Planetary host stars: Evaluating uncertainties in ultra-cool model atmospheres

TL;DR

This study compares different stellar atmosphere models for M-dwarfs to quantify systematic uncertainties in stellar parameters, highlighting model discrepancies across various parameters and their impact on synthetic photometry.

Contribution

It provides a comprehensive comparison of four major model atmosphere families for M-dwarfs, assessing their differences and uncertainties in stellar parameters and synthetic colours.

Findings

Model results for higher log(g) deviate less between models.

Synthetic IR colours differ by no more than 0.15 dex across models.

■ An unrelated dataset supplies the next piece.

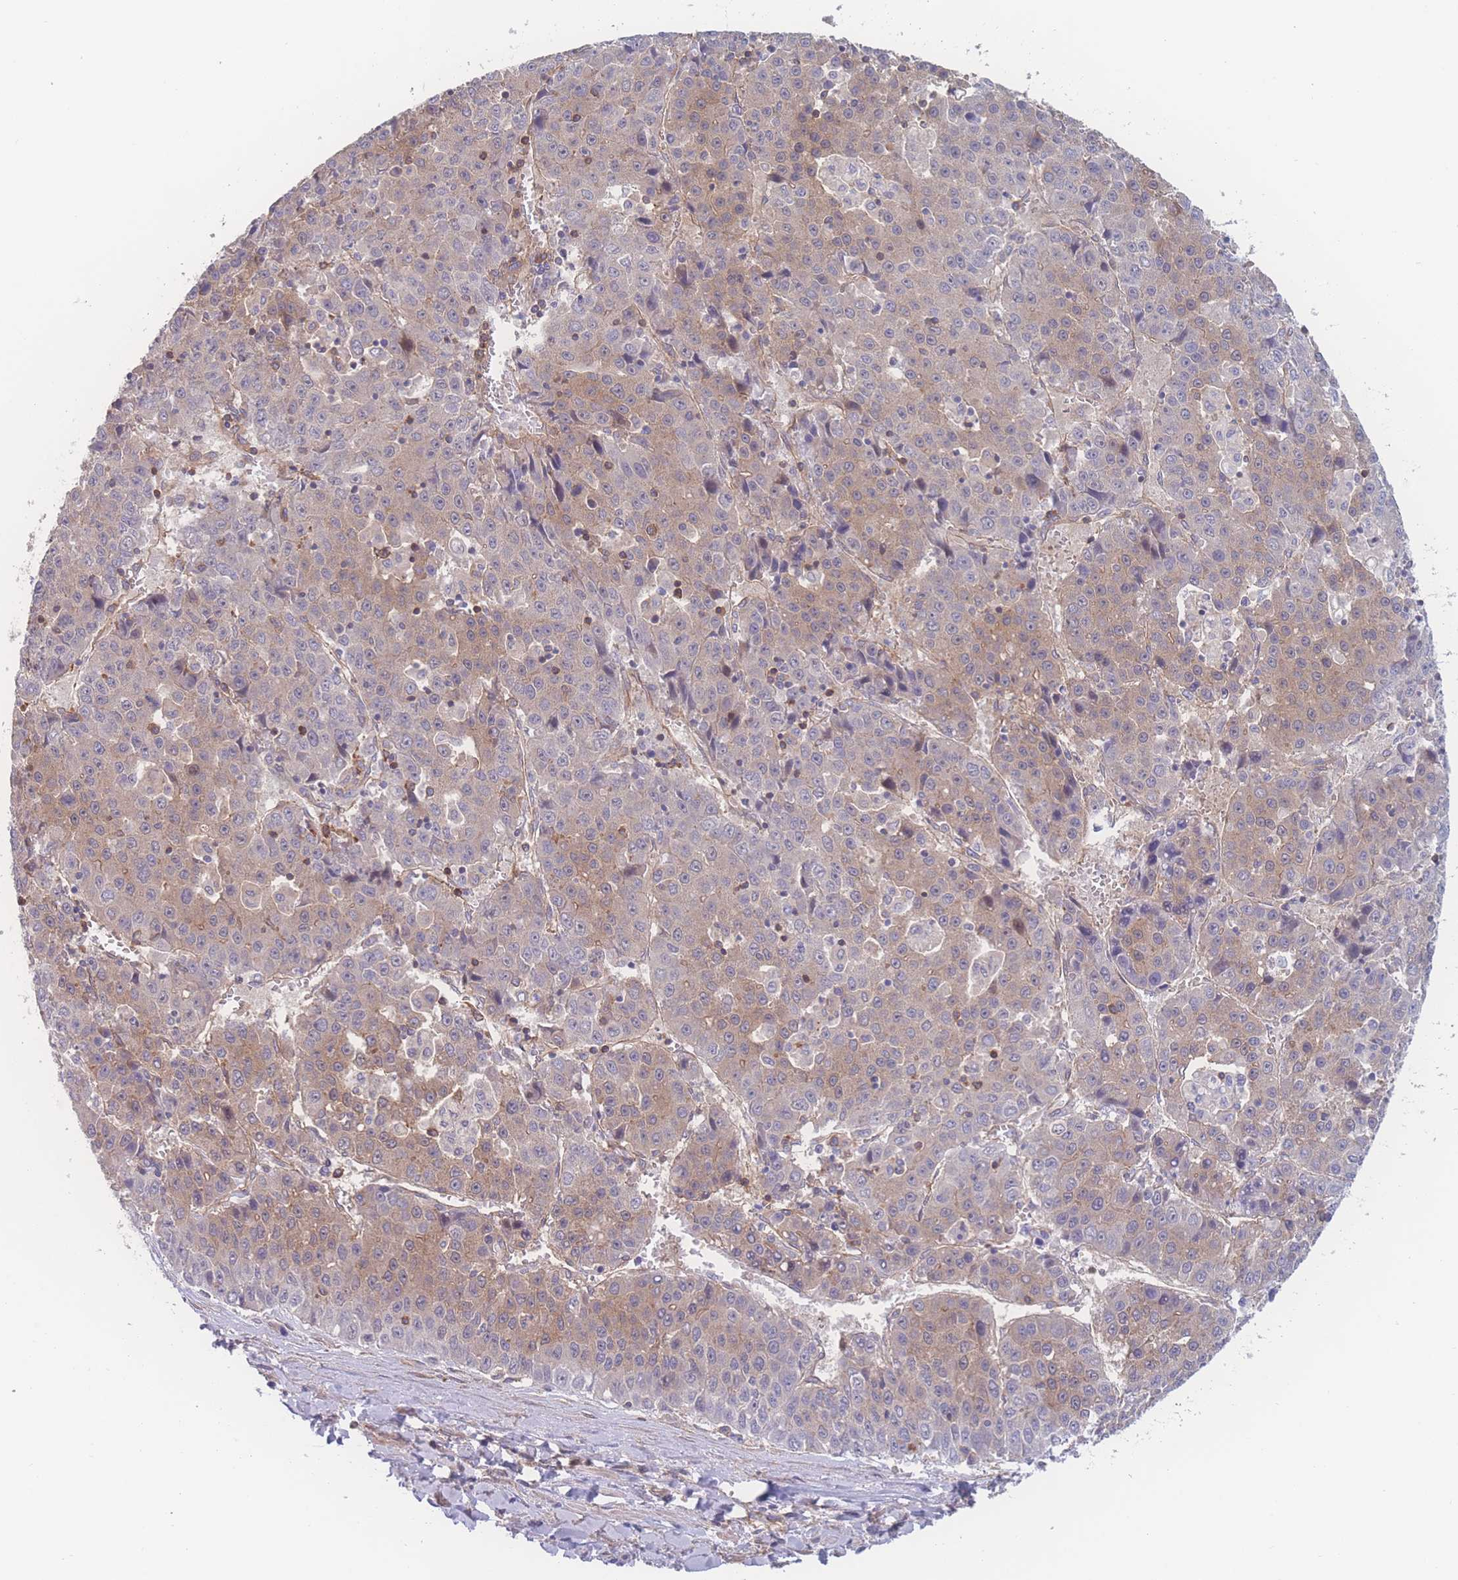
{"staining": {"intensity": "weak", "quantity": "25%-75%", "location": "cytoplasmic/membranous"}, "tissue": "liver cancer", "cell_type": "Tumor cells", "image_type": "cancer", "snomed": [{"axis": "morphology", "description": "Carcinoma, Hepatocellular, NOS"}, {"axis": "topography", "description": "Liver"}], "caption": "Liver hepatocellular carcinoma stained for a protein (brown) demonstrates weak cytoplasmic/membranous positive staining in about 25%-75% of tumor cells.", "gene": "CFAP97", "patient": {"sex": "female", "age": 53}}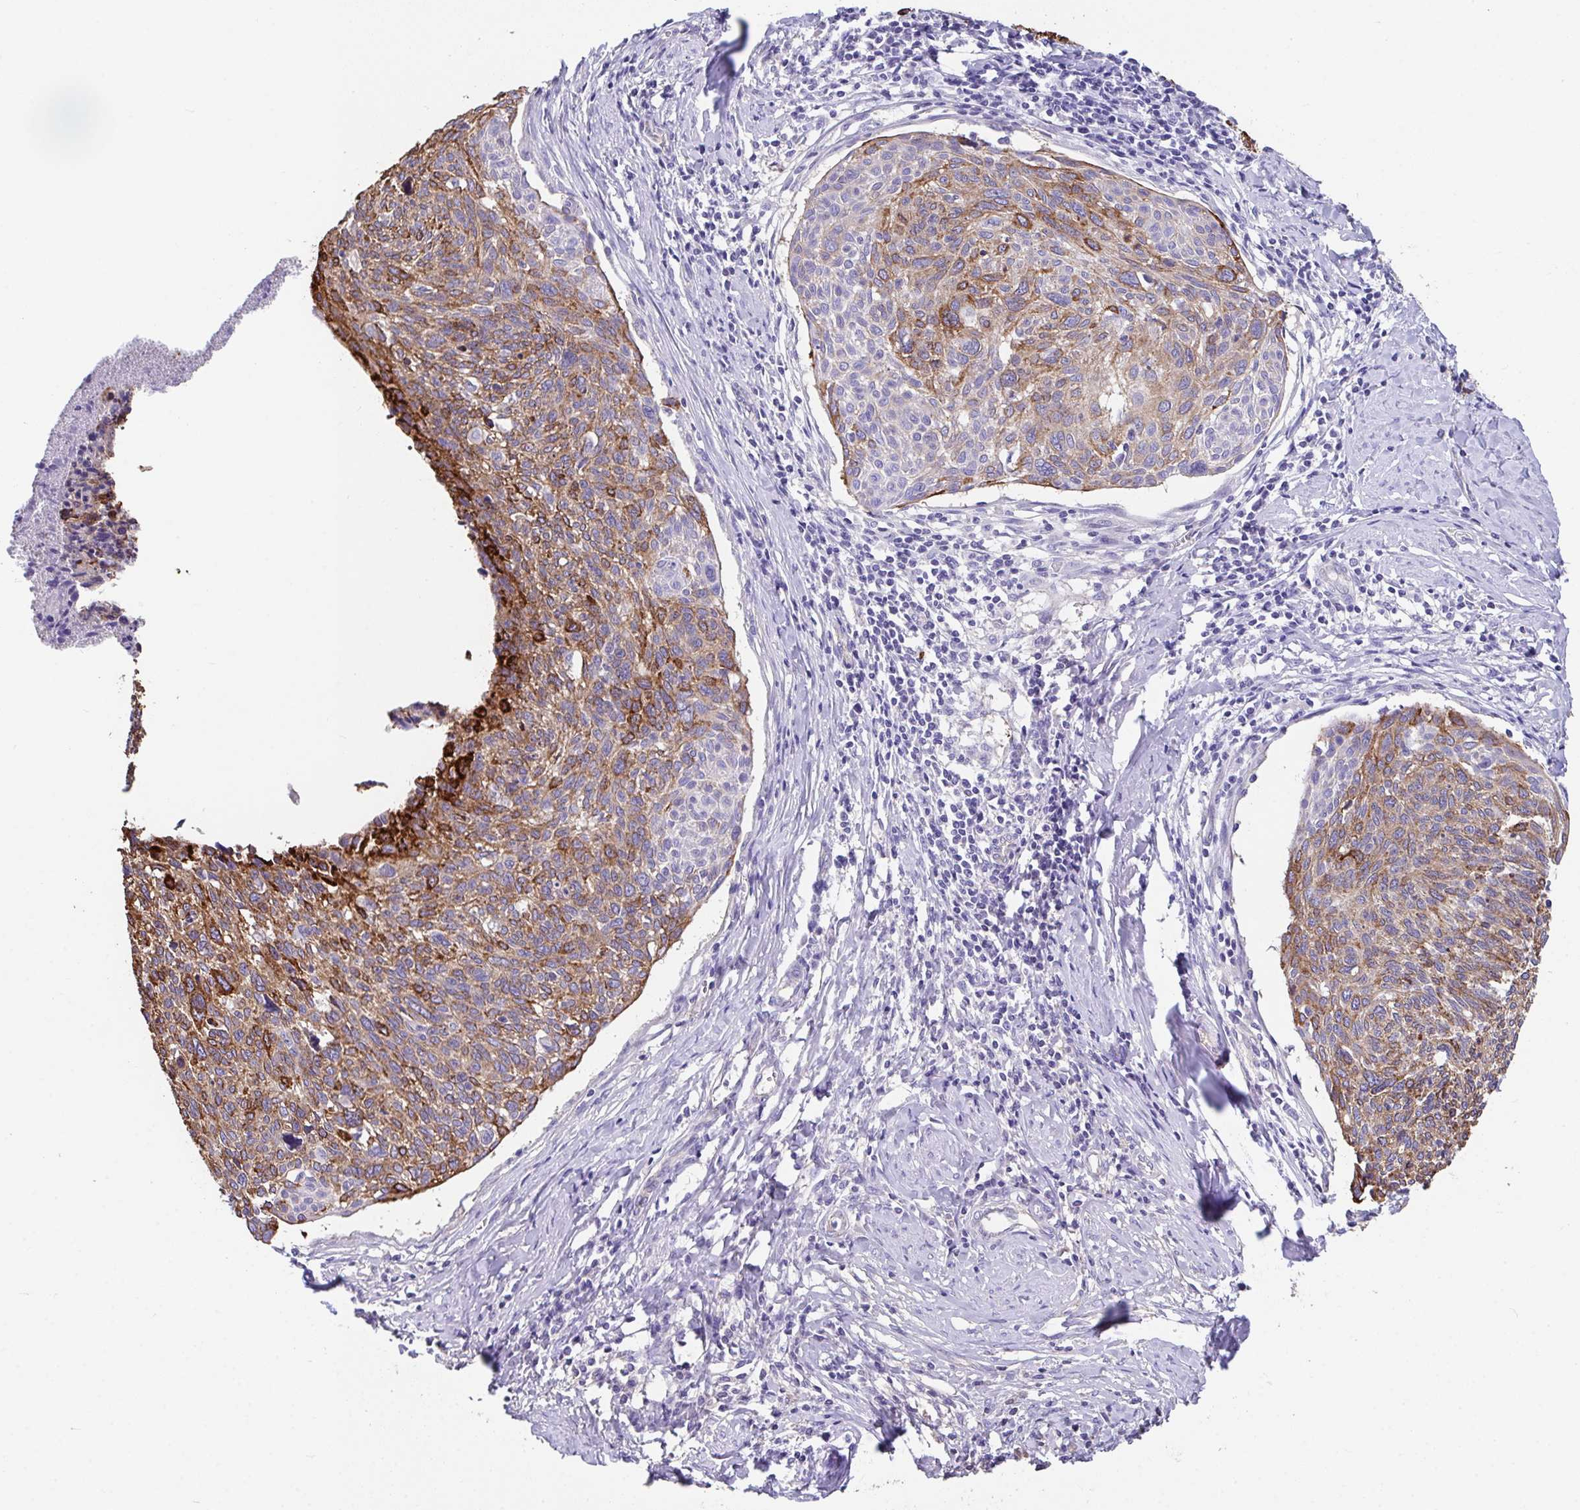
{"staining": {"intensity": "moderate", "quantity": ">75%", "location": "cytoplasmic/membranous"}, "tissue": "cervical cancer", "cell_type": "Tumor cells", "image_type": "cancer", "snomed": [{"axis": "morphology", "description": "Squamous cell carcinoma, NOS"}, {"axis": "topography", "description": "Cervix"}], "caption": "Immunohistochemistry (IHC) of cervical cancer (squamous cell carcinoma) reveals medium levels of moderate cytoplasmic/membranous positivity in approximately >75% of tumor cells. The protein is shown in brown color, while the nuclei are stained blue.", "gene": "ZNF813", "patient": {"sex": "female", "age": 49}}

Discrepancies decrease with increasing T_eff.

Abstract

M-dwarfs are emerging in the literature as promising targets for detecting low-mass, Earth-like planets. An important step in this process is to determine the stellar parameters of the M-dwarf host star as accurately as possible. Different well-tested stellar model atmosphere simulations from different groups are widely applied to undertake this task. This paper provides a comparison of different model atmosphere families to allow a better estimate of systematic errors on host-star stellar parameter introduced by the use of one specific model atmosphere family only. We present a comparison of the ATLAS9, MARCS, Phoenix and Drift-Phoenix model atmosphere families including the M-dwarf parameter space (T$_{\rm eff}=2500$K$\,...\,$4000K, log(g)=3.0$\,...\,$5.0, [M/H]=$-2.5\,...\,0.5$). We examine the differences in the (T$_{\rm gas}$, p$_{\rm gas}$)-structures, in synthetic photometric fluxes and in colour indices. Model atmospheres results for higher log(g) deviate considerably less between different models families than those for lower log(g) for all T$_{\rm eff}=2500$K$\,...\,$4000K examined. We compiled the broad-band synthetic photometric fluxes for all available model atmospheres (incl. M-dwarfs and brown dwarfs) for the UKIRT WFCAM ZYJHK, 2MASS JHKs and Johnson UBVRI filters, and calculated related colour indices. Synthetic colours in the IR wavelengths diverge by no more than 0.15 dex amongst all model families. For all spectral bands considered, model discrepancies in colour diminish for higher T$_{\rm eff}$ atmosphere simulations. We notice differences in synthetic colours between all model families and observed example data (incl. Kepler 42 and GJ1214).